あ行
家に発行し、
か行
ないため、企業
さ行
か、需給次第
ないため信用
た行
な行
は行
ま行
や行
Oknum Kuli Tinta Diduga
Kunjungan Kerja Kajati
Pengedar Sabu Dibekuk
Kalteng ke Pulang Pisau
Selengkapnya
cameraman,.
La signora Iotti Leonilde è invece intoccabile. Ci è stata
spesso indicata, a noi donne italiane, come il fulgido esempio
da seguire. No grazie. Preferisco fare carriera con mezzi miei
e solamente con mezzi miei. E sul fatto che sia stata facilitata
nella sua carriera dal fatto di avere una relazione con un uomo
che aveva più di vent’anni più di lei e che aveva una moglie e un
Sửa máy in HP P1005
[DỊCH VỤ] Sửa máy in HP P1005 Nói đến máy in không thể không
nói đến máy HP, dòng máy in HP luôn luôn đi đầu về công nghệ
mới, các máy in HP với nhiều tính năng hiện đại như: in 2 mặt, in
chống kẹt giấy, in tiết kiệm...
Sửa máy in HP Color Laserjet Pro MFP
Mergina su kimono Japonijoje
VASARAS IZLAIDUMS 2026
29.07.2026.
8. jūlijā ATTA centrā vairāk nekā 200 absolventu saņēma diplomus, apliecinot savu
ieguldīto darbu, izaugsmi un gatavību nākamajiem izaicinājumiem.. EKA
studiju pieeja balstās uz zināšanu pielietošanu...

◆ ◆ ◆ ◆ ◆

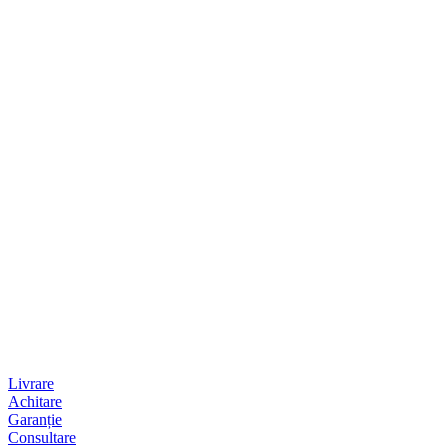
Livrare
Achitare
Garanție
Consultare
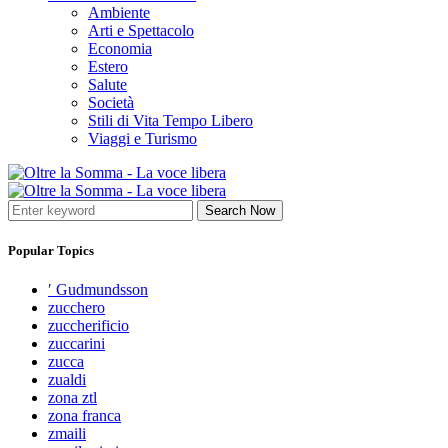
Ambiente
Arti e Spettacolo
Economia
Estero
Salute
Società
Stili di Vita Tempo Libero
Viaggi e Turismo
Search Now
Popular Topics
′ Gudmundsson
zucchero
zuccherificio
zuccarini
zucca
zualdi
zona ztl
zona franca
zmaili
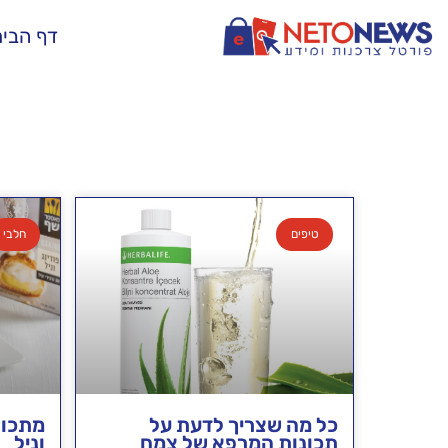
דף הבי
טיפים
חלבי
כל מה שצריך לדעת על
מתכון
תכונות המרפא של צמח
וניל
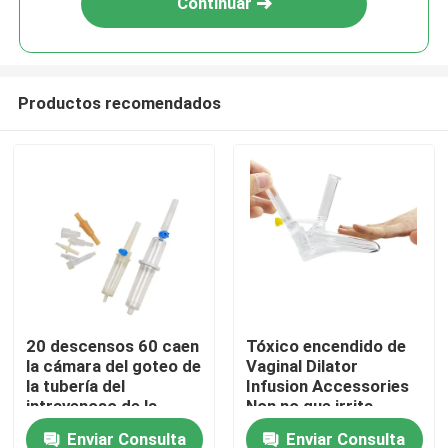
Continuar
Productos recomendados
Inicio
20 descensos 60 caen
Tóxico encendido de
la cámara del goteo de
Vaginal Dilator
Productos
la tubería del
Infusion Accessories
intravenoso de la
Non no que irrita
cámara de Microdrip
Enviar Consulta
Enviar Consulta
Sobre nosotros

◆ ◆ ◆ ◆ ◆

* [TASK DESCRIPTION]
From the records above, output only the lines starting at the one containing "zona franca" and ending at the one containing "Sobre nosotros", word for word. Pictures stay out.

* [ANSWER BOX]
zona franca
zmaili
דף הבי
טיפים
חלבי
כל מה שצריך לדעת על
מתכון
תכונות המרפא של צמח
וניל
Continuar
Productos recomendados
Inicio
20 descensos 60 caen
Tóxico encendido de
la cámara del goteo de
Vaginal Dilator
Productos
la tubería del
Infusion Accessories
intravenoso de la
Non no que irrita
cámara de Microdrip
Enviar Consulta
Enviar Consulta
Sobre nosotros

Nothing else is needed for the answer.